Newsflash: We don’t do muddled and mussy. We’re just funny that way.
The Basics (more or less)
Beatriz is a rudderless 19 y.o. high school dropout. She lives in a cottage on her parents’ property in southern California. Works as an unpaid volunteer at a funky old bookstore, Beyond Baroque. Has all the get up and go of a slug. Can’t figure out if she’s awake or asleep or what century it is.
The bookstore has a mysterious underground library in which no earthly electronic device or light can operate. So of course Beatriz has to go inside. Once inside, she meets Mary Shelley. Yeah. That Mary Shelley. Of Frankenstein fame. Or maybe this Mary chick is just a ghost? Or maybe Mary’s the Real Deal and Beatriz is the ghost?
It’s all downhill from there. Not even wandering through time with Keats, P.B. Shelley and Bryon can resuscitate this clunker. We have better things to do than trudge through page after plodding page of “Oh, look at me! Aren’t I clever?!” masquerading as a fantasy novel. Or… something.
And to think we coulda been watching paint peel.

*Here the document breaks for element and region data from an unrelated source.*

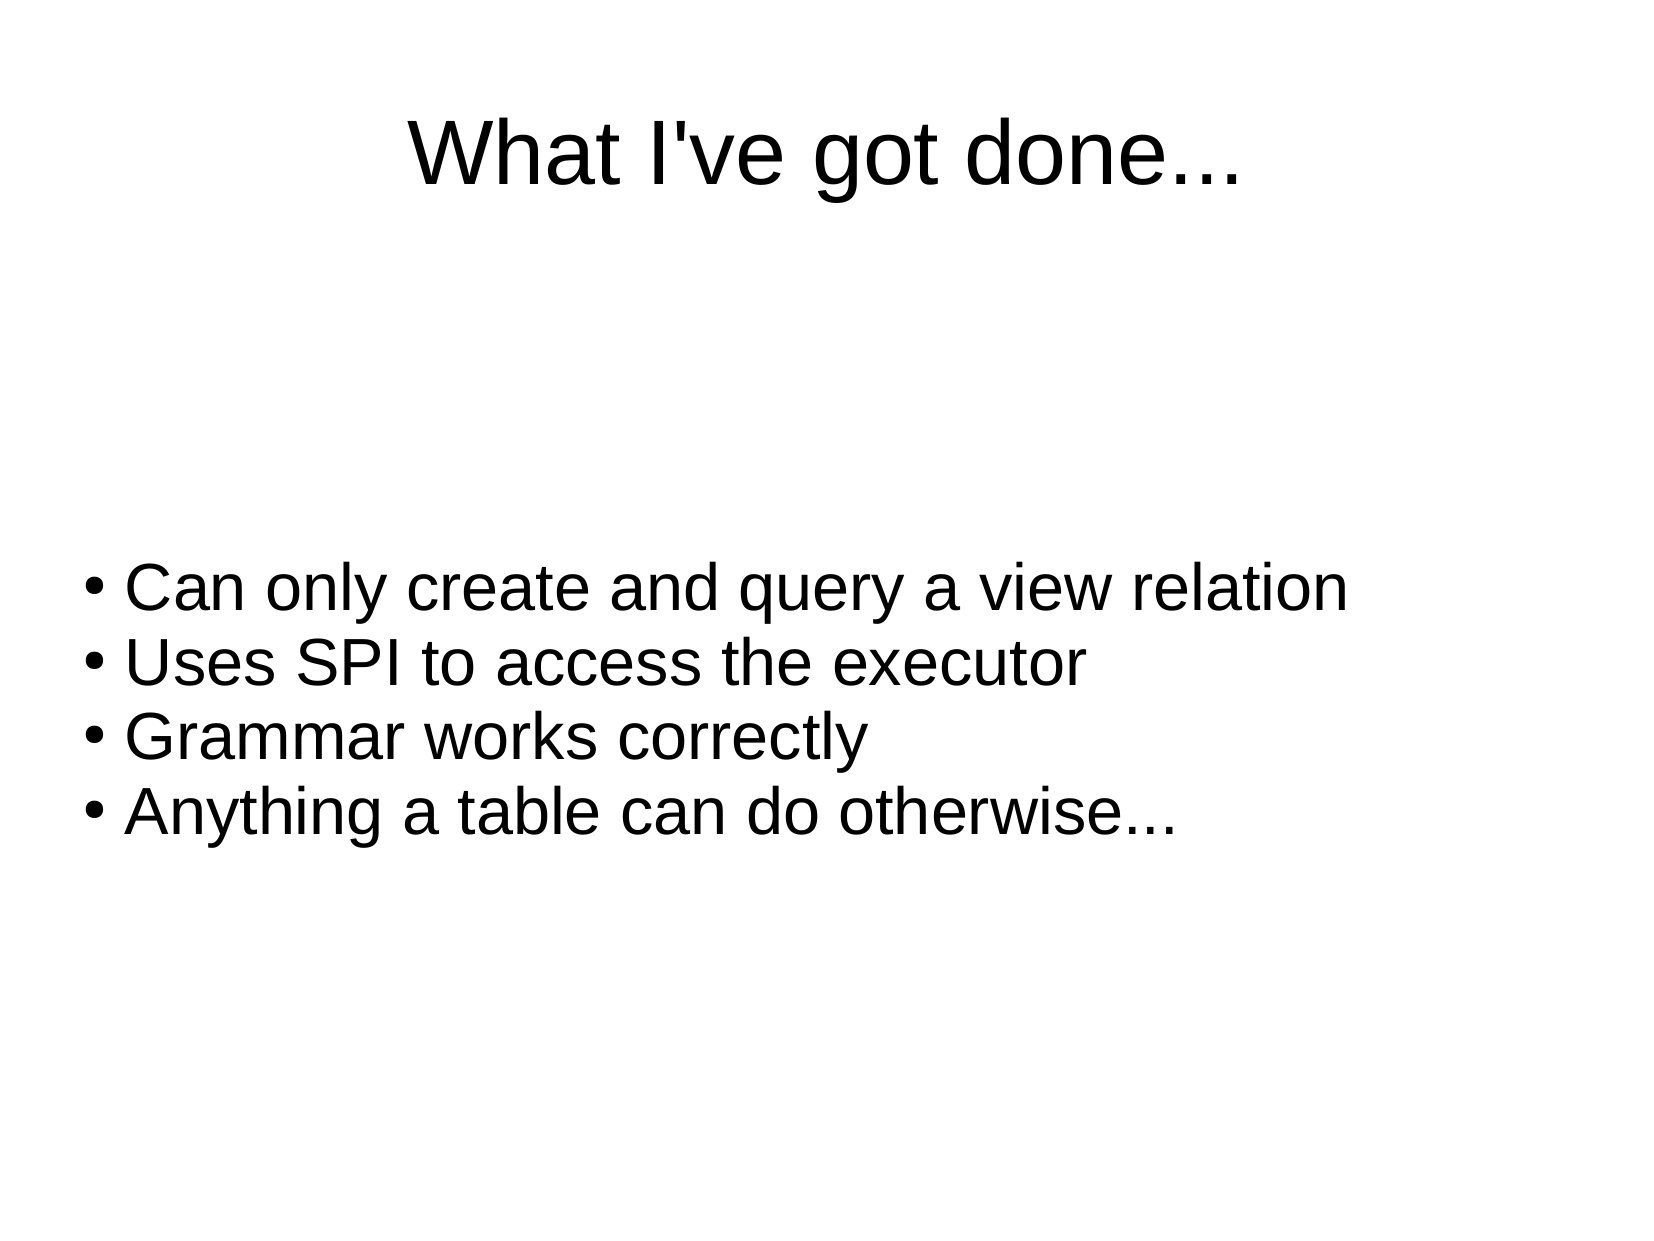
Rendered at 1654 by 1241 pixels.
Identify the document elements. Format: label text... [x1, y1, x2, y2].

title What I've got done... [82, 56, 1571, 250]
subtitle Can only create and query a view relation Uses SPI to access the executor Grammar works correctly Anything a table can do otherwise... [82, 297, 1571, 1102]
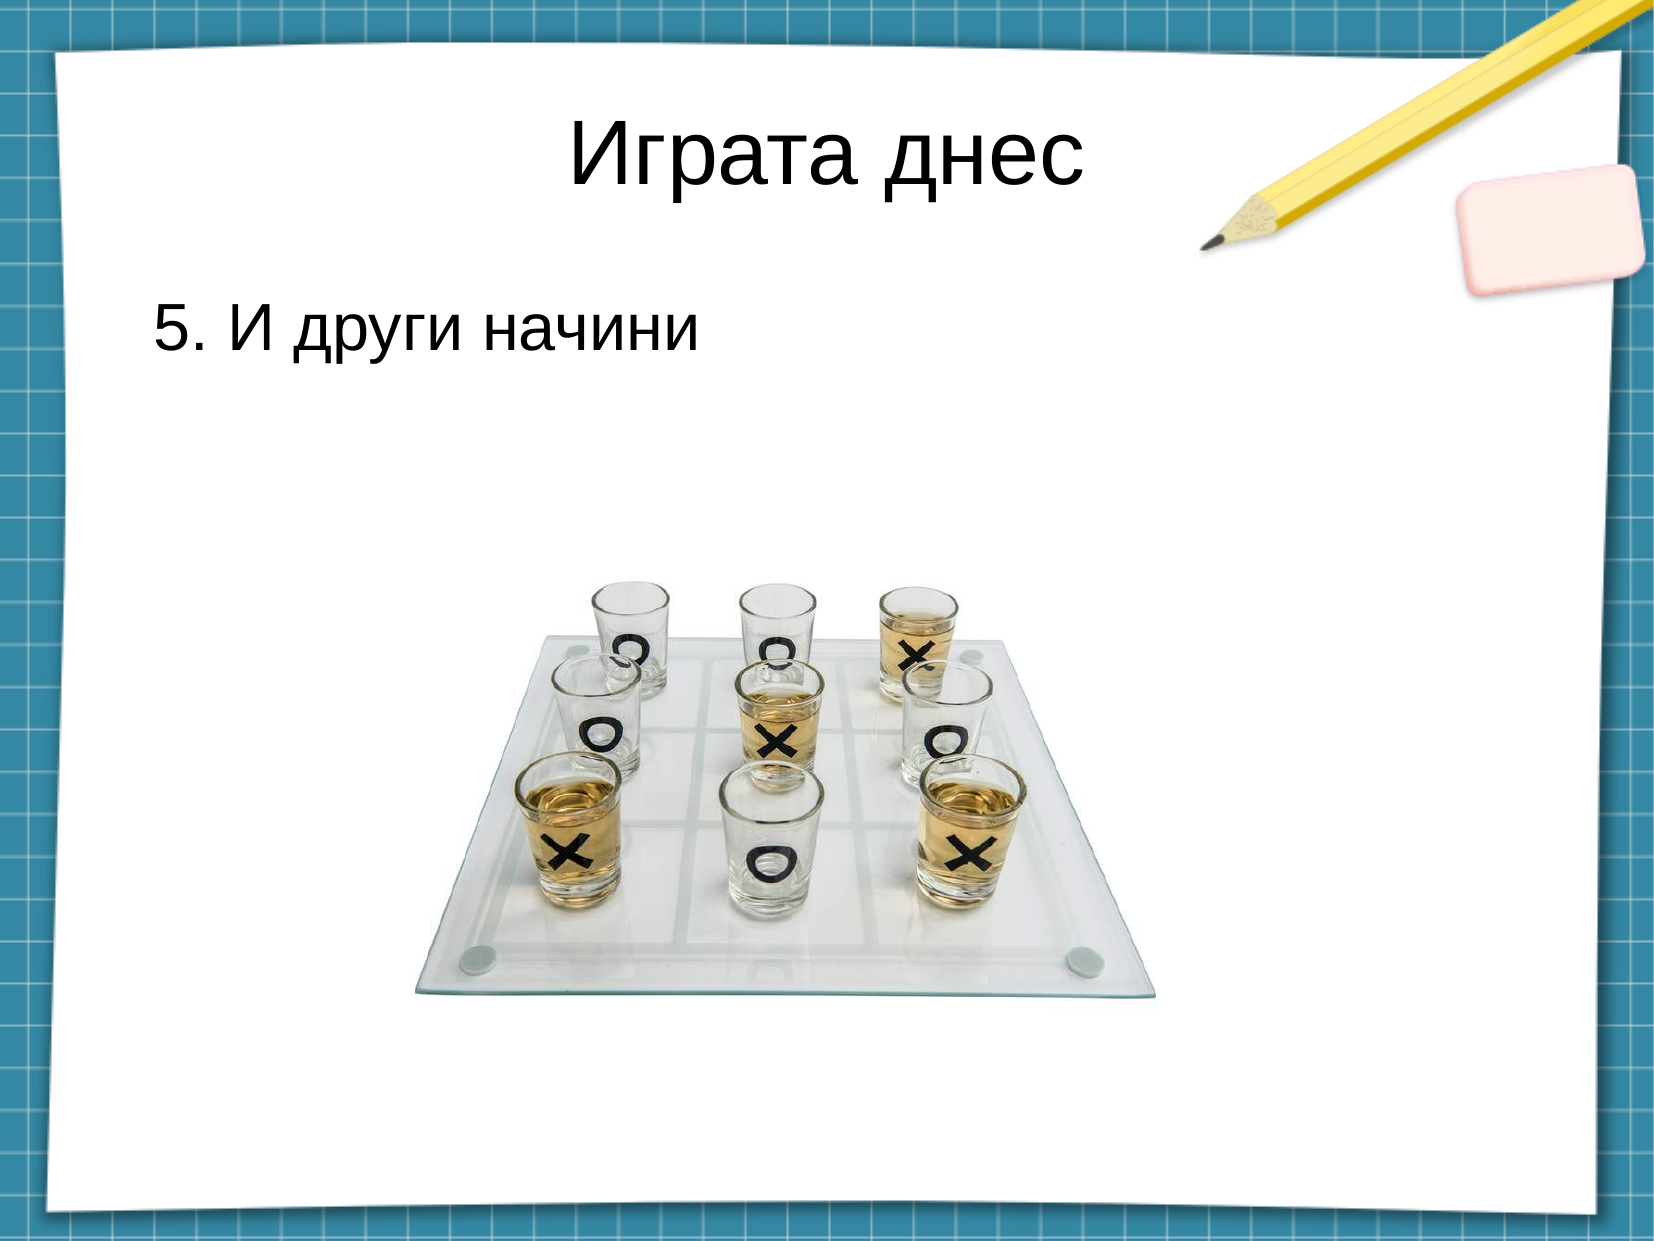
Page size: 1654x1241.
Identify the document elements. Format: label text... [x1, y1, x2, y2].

Could not force ourselves to finish this dud. If Pretentious, Gimmicky and Tedious were Olympic sports, Awake For Ever would bring home the gold. (Incidentally, the title is from a line in a poem by Keats, Bright Star. Yawn.) It would also place high in Speed Sleep Walking.
Big Wow
Kimber: One thing Mom and I can’t stand is when an author tries so hard to impress, they forget to write a coherent story. Like we said, that kind of matters. So does dishing up stale, rehashed characters that could double as overcooked oatmeal. So, terrif, author dude. We’re so impressed that you get the Romantics. But guess what? So does the neighborhood fluff ball. So Big Bow Wow.